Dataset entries
_ _ _

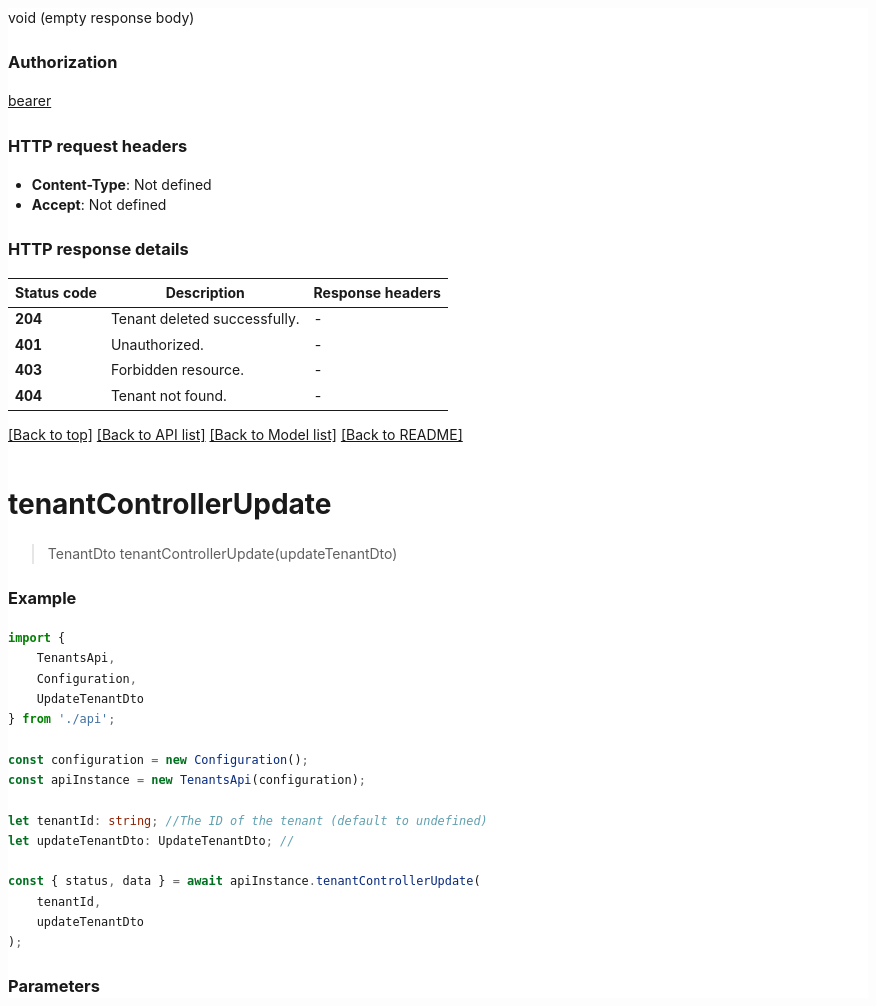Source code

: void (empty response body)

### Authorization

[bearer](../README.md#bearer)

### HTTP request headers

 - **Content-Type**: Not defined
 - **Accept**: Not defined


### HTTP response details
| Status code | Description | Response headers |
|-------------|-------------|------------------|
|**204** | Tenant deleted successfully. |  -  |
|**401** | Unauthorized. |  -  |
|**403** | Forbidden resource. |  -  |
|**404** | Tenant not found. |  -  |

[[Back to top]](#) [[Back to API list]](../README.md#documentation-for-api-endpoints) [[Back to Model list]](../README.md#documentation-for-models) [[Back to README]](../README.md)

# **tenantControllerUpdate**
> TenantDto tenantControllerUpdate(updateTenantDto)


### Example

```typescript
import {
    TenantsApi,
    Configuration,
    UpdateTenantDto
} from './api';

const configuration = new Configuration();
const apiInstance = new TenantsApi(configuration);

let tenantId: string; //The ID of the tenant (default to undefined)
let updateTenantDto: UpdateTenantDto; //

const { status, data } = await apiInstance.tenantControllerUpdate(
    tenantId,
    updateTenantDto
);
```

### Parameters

_ _ _

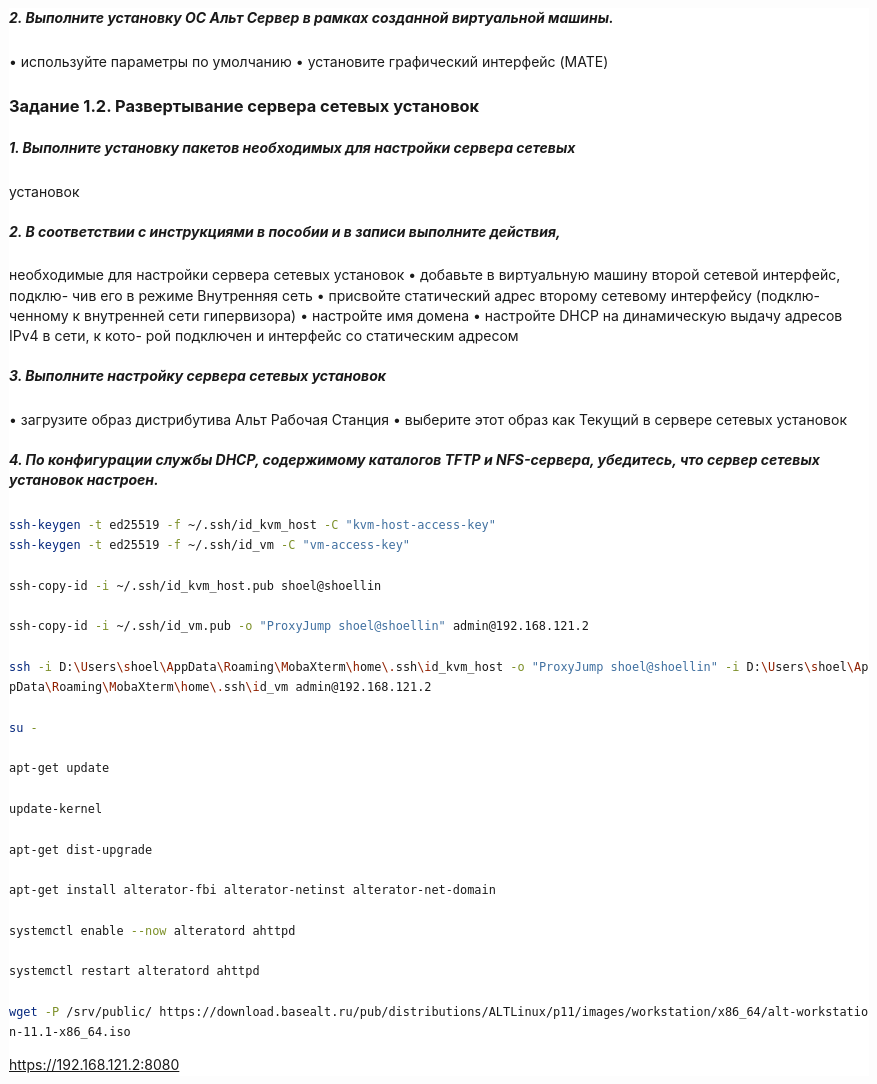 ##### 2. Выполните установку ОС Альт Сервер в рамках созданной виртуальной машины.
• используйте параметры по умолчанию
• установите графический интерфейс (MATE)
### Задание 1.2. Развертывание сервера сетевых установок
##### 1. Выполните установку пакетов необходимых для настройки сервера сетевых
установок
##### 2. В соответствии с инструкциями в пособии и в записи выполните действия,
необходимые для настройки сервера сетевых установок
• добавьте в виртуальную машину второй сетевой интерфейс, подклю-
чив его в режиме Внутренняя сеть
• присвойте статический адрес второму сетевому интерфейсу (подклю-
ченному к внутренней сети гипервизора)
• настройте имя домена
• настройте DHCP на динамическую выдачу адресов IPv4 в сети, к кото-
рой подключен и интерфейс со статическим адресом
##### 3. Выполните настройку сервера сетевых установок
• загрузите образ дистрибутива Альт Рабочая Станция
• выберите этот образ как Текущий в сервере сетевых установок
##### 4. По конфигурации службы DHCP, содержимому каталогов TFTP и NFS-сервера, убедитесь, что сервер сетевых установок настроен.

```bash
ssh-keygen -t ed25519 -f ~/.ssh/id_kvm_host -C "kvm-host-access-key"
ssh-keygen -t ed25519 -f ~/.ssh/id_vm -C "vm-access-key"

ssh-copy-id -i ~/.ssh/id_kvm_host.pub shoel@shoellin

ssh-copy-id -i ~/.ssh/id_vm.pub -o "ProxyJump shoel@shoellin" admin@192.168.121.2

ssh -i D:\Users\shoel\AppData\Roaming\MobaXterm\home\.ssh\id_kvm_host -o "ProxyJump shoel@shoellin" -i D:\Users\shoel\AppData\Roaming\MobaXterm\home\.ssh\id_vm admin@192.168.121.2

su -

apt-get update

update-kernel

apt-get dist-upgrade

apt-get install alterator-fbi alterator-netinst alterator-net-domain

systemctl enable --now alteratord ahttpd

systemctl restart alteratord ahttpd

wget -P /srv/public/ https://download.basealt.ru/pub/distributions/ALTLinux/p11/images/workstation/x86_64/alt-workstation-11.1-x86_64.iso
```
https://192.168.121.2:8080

_ _ _

## Exercise objective
The lines to copy exactly start with the line above that has "Source code" and go on through the line that has "### Parameters"; please include both, add nothing else, and omit the pictures.

## Written solution
Source code

: void (empty response body)

### Authorization

[bearer](../README.md#bearer)

### HTTP request headers

 - **Content-Type**: Not defined
 - **Accept**: Not defined


### HTTP response details
| Status code | Description | Response headers |
|-------------|-------------|------------------|
|**204** | Tenant deleted successfully. |  -  |
|**401** | Unauthorized. |  -  |
|**403** | Forbidden resource. |  -  |
|**404** | Tenant not found. |  -  |

[[Back to top]](#) [[Back to API list]](../README.md#documentation-for-api-endpoints) [[Back to Model list]](../README.md#documentation-for-models) [[Back to README]](../README.md)

# **tenantControllerUpdate**
> TenantDto tenantControllerUpdate(updateTenantDto)


### Example

```typescript
import {
    TenantsApi,
    Configuration,
    UpdateTenantDto
} from './api';

const configuration = new Configuration();
const apiInstance = new TenantsApi(configuration);

let tenantId: string; //The ID of the tenant (default to undefined)
let updateTenantDto: UpdateTenantDto; //

const { status, data } = await apiInstance.tenantControllerUpdate(
    tenantId,
    updateTenantDto
);
```

### Parameters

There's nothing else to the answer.